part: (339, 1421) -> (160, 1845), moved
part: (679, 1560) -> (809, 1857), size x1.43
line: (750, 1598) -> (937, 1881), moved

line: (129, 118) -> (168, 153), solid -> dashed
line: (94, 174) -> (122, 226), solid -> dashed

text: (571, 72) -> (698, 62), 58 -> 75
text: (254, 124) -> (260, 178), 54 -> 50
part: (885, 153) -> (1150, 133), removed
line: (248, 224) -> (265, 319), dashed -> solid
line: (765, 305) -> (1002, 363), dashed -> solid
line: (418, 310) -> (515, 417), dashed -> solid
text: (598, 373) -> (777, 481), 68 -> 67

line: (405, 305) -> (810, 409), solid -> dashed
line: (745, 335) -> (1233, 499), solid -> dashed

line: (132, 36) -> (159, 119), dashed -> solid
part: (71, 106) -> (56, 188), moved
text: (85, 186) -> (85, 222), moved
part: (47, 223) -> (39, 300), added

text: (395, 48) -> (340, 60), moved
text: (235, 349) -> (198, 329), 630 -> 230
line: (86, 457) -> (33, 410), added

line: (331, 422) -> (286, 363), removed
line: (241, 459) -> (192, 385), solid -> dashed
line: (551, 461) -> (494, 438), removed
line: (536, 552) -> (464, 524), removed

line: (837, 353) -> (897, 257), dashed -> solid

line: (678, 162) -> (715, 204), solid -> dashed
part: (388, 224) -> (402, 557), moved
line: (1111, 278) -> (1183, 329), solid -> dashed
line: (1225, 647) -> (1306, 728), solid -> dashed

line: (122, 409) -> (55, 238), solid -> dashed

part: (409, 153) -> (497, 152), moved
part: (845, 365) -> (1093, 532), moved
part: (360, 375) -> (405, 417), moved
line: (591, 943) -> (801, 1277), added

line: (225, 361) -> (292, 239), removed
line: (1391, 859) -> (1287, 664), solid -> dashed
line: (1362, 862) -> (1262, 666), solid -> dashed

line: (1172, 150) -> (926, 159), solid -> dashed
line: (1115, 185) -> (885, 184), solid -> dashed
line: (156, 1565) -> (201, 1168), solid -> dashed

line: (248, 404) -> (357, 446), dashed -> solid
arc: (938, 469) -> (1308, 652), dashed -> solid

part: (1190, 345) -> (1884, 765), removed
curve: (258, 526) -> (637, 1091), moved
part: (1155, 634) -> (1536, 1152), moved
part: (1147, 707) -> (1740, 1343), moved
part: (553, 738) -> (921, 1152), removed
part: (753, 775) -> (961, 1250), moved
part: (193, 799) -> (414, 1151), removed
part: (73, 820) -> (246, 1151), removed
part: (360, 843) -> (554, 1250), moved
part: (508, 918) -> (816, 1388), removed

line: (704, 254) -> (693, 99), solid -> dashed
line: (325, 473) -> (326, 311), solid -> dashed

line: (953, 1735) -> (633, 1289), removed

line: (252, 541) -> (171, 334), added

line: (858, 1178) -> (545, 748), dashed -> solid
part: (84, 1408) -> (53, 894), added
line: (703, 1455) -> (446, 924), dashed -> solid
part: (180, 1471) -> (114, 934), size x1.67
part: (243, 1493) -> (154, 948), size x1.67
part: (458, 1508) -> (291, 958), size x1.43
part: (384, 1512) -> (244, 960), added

> [TASK PROMPT]:
When the line with "part: (71, 106) -> (56, 188), moved" is reached in the data above, start copying there, and copy each line exactly until the line with "line: (1225, 647)" has been copied; copy nothing else.

> [WRITTEN ANSWER]:
part: (71, 106) -> (56, 188), moved
text: (85, 186) -> (85, 222), moved
part: (47, 223) -> (39, 300), added

text: (395, 48) -> (340, 60), moved
text: (235, 349) -> (198, 329), 630 -> 230
line: (86, 457) -> (33, 410), added

line: (331, 422) -> (286, 363), removed
line: (241, 459) -> (192, 385), solid -> dashed
line: (551, 461) -> (494, 438), removed
line: (536, 552) -> (464, 524), removed

line: (837, 353) -> (897, 257), dashed -> solid

line: (678, 162) -> (715, 204), solid -> dashed
part: (388, 224) -> (402, 557), moved
line: (1111, 278) -> (1183, 329), solid -> dashed
line: (1225, 647) -> (1306, 728), solid -> dashed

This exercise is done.